Running the DPCA-PSI protocol

Here we give a simple example to run our protocol. Please refer to Example running DPCA-PSI for more details.

To run Party A

cd ${DPCA-PSI}/build/example/scripts
bash sender_test.sh

To run Party B

cd ${DPCA-PSI}/build/example/scripts
bash receiver_test.sh

Issues with Intel Pailllier Cryptosystem Library

License

DPCA-PSI is Apache-2.0 License licensed, as found in the LICENSE file.

Disclaimers

This software is not an officially supported product of TikTok. It is provided as-is, without any guarantees or warranties, whether express or implied.

Reference

[1] Meadows, Catherine. "A more efficient cryptographic matchmaking protocol for use in the absence of a continuously available third party." 1986 IEEE Symposium on Security and Privacy. IEEE, 1986.

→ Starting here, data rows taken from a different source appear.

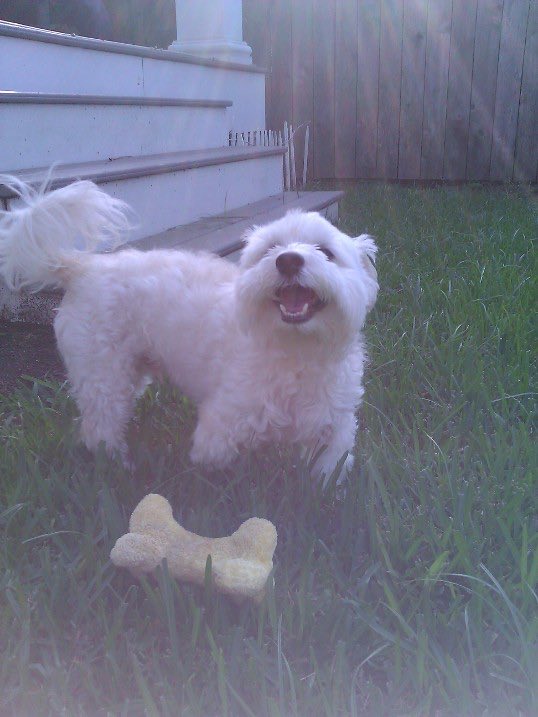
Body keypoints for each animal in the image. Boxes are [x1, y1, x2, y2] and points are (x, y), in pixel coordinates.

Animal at [0, 178, 376, 482]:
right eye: (270, 249)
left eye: (326, 252)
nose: (288, 260)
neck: (296, 351)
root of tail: (83, 266)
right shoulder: (221, 428)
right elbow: (220, 469)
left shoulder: (334, 430)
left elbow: (326, 475)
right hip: (103, 375)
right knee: (100, 429)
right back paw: (120, 467)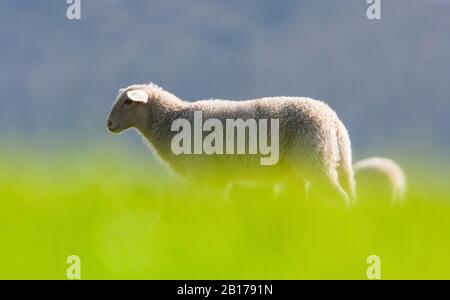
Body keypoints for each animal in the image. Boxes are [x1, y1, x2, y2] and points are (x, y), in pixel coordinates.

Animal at [107, 83, 356, 203]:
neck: (171, 121)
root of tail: (333, 120)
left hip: (314, 158)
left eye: (128, 102)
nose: (108, 124)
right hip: (311, 167)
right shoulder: (219, 179)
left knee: (339, 197)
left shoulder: (201, 171)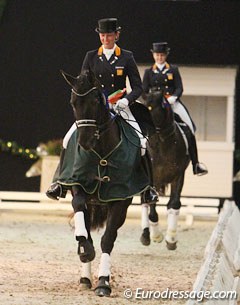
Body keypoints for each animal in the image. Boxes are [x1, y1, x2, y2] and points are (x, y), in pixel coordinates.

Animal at [60, 69, 149, 294]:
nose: (84, 142)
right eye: (72, 102)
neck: (100, 148)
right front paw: (84, 248)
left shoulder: (121, 198)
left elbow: (108, 240)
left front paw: (103, 282)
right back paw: (85, 277)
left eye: (94, 101)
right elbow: (79, 208)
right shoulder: (78, 184)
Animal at [140, 90, 190, 249]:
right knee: (144, 202)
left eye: (150, 108)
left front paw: (171, 238)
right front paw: (156, 236)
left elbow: (174, 204)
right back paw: (146, 235)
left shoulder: (178, 175)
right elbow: (151, 210)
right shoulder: (152, 180)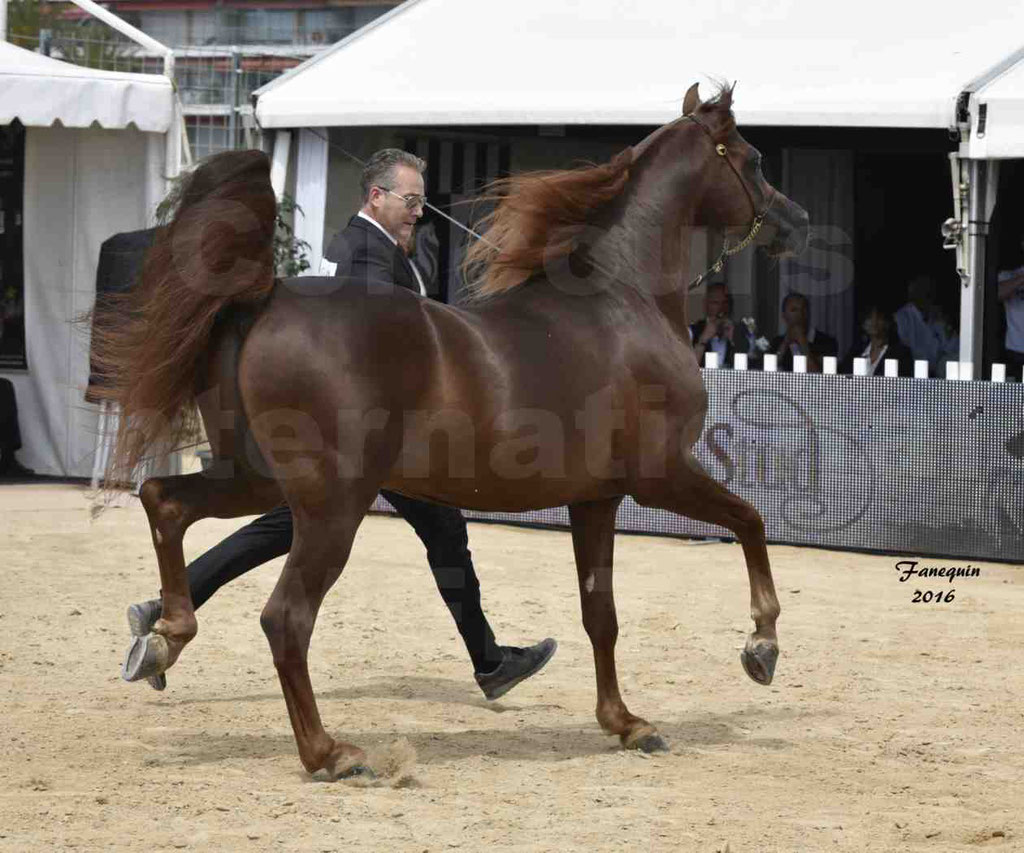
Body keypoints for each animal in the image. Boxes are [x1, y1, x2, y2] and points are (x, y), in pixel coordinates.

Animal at [94, 82, 806, 774]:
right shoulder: (661, 476)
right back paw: (331, 754)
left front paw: (627, 724)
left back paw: (163, 637)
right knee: (286, 618)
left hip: (258, 479)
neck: (620, 301)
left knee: (164, 500)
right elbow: (751, 521)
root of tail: (264, 299)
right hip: (332, 505)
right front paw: (761, 647)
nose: (794, 221)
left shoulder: (596, 499)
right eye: (754, 159)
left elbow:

[2] Ion, Mihaela, et al. "On deploying secure computing: Private intersection-sum-with-cardinality." 2020 IEEE European Symposium on Security and Privacy (EuroS&P). IEEE, 2020.

[3] Buddhavarapu, Prasad, et al. "Private matching for compute." Cryptology ePrint Archive (2020)

[4] Buddhavarapu, Prasad, et al. "Multi-key private matching for compute." Cryptology ePrint Archive (2021).

[5] Guo, Xiaojie, et al. "Birds of a Feather Flock Together: How Set Bias Helps to Deanonymize You via Revealed Intersection Sizes." 31st USENIX Security Symposium (USENIX Security 22). 2022.

[6] https://github.com/nshomron/covidpred

[7] Powar, Jovan, and Alastair R. Beresford. "SoK: Managing risks of linkage attacks on data privacy." Proceedings on Privacy Enhancing Technologies 2 (2023): 97-116.